Published: Tuesday, October 23, 2012

Updated: Tuesday, October 23, 2012 19:10

This year’s election cycle will be the most expensive in American history. Over one billion dollars has been spent on the presidential race alone. Part of the reason for this is the Citizens United Supreme Court decision. For the first time in 60 years, corporations and unions are allowed to spend unlimited amounts of money on directly advocating for certain politicians. This was a landmark decision that’s already changed the political landscape greatly, and not for the better.

In 2010, the Supreme Court ruled that corporations and unions have the same political contribution rights as individuals. Corporations and unions can advocate directly for certain politicians, provided their contributions do not go to a candidate’s personal campaign organization. This decision has led to the formation of Super Pacs, organizations not directly linked to candidates, but directly supportive of them. It’s already changed the way elections are financed.

In the 2012 election cycle, there has already been over $700 million in outside spending from Super Pacs and corporations. Anyone can donate to a Super Pac, but they exist to provide avenues of donation to the extremely wealthy, and those are their biggest contributors. In the 2008 presidential election, 44 percent of Barack Obama’s campaign was funded from individual contributions of $200 or less. A study published by the US Public Interest Research Group found that 94 percent of the total money given to the 947 Super Pacs active in this election came from 1,082 individual donations.

The basis for the constitutionality of Super Pacs is that they are “unaffiliated” with the candidates, but they’re separate in terms of paperwork alone. Politicians have their advisors set up the Super Pacs their supporters can donate to. Barack Obama’s and Mitt Romney’s Super Pacs are not supposed to work directly with the candidates, but they’re led respectively by a former White House advisor to Obama and the General Counsel for Romney’s 2008 presidential campaign. No one–including the media and the Federal Election commission–even expects the separation to be taken seriously.

Many people say that it doesn’t matter how much money a politician can raise because it doesn’t guarantee them the election, and this is true. Virtually any losing candidate for federal office can teach us that throwing around millions of dollars doesn’t mean you’ll be successful. Money offers no guarantees, but in an age when it takes 3 billion dollars to elect the president, you have no chance without it.

No matter how much money it takes to win an election, it does matter where that money comes from. The deregulation of campaign finance makes it impossible to win a major election without major backing. All the people who donate 20 bucks are not the most important contributors.
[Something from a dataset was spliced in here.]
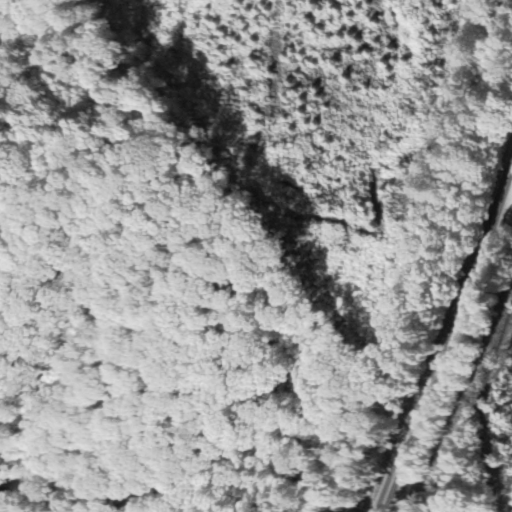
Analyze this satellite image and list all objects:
road: (445, 330)
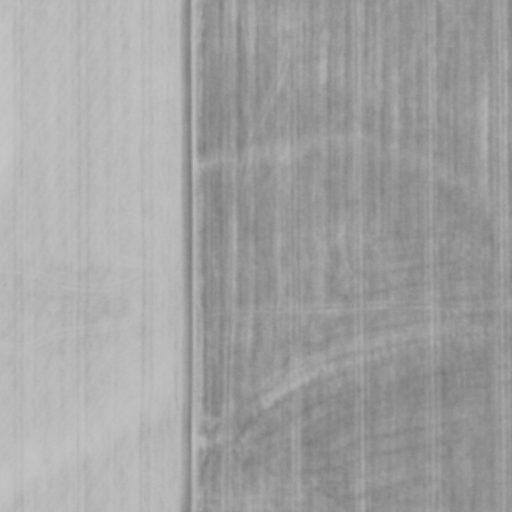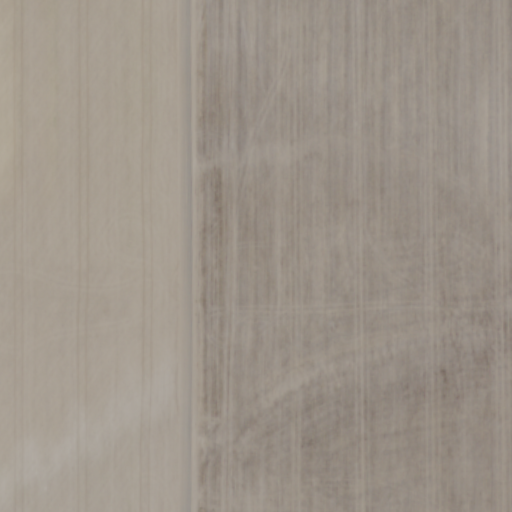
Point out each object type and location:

Sure you need their votes, but your campaign doesn’t stand a chance without special interest money. If you don’t give big business an incentive to fund you, your opponent will. Corporations do not invest in elections for the same reasons as the rest of us. People donate small amounts of money out of pocket to support causes that they believe in. When a company makes a large donation to a political campaign, it’s a business investment. They expect returns and hold a politician accountable for their work in office. This is monetizing of politics in the most literal sense. The immense influence that big money has makes it almost impossible for politicians to work for anyone else.

This isn’t even the worst effect of the Citizens United ruling. While it left campaign funding disclosure laws intact, those laws don’t account for the fact that campaigns are funded in a whole new way. Organization classified as 501(c) 3, 4, 5 and 6-trade associations, charities, unions and Super Pacs are not required to disclose their donors.
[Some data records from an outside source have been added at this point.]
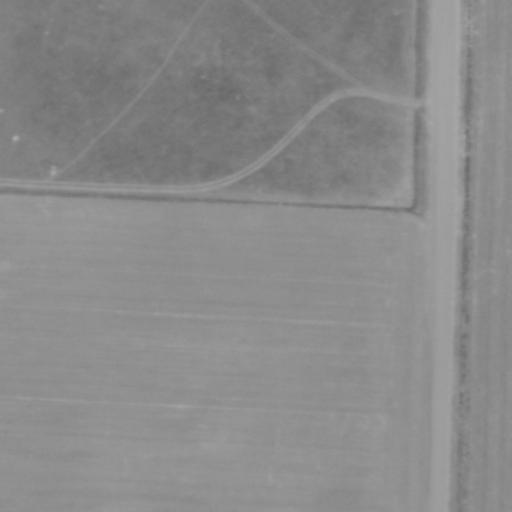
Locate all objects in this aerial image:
road: (445, 256)
crop: (492, 266)
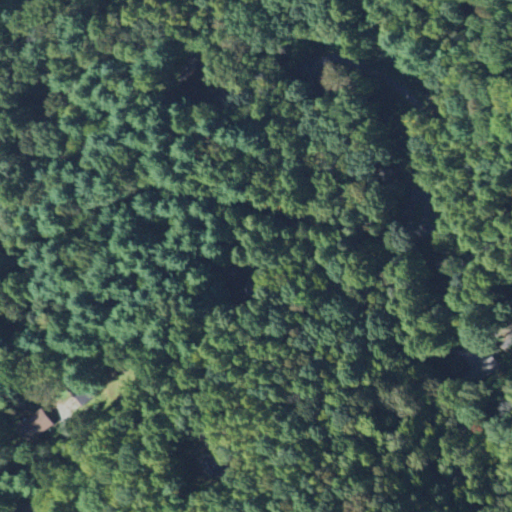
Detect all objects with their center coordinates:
road: (187, 59)
road: (251, 212)
building: (485, 362)
road: (220, 383)
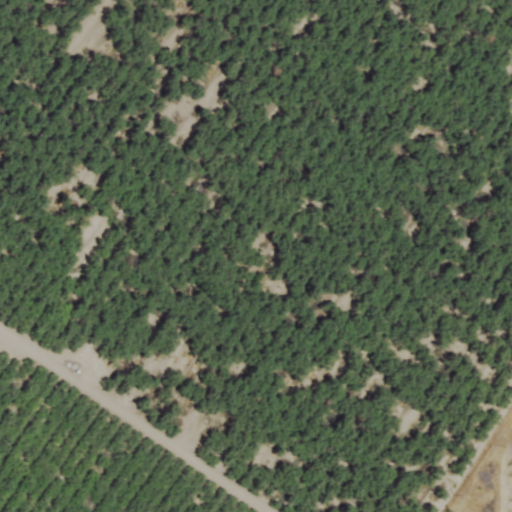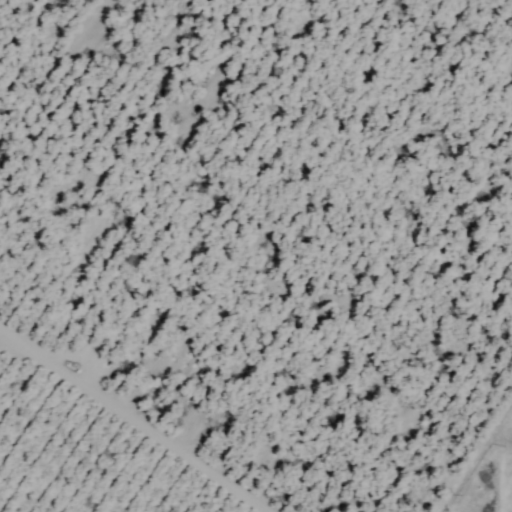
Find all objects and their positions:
crop: (256, 255)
Citizens United struck down some of the limits on campaign contributions, but it’s not like there wasn’t big money in politics before then. Mostly, it just gave up the ghost and said that no one was going to hold massive corporations accountable for their actions. With no disclosure laws, corporations and unions are free to do whatever they want without having to worry about backlash. Nondisclosure also eliminates one of the few incentives politicians had not to take special interest money.

This decision was made under the guise of preserving civil liberties, but it’s not beneficial to the average voter, or even designed to benefit voters. Citizens United protects corporations who want to exert more control over legislation and politicians who want to take more special interest money without suffering the repercussions for it.

It’s clear that individuals deserve the right to privacy in their political affiliations, but corporations and unions exert a different kind of power and have different motives. The American people deserve to know who owns their politicians. When it takes millions of dollars to elect someone to office, campaign disclosure laws are an absolute necessity. The last thing our politicians need is less accountability.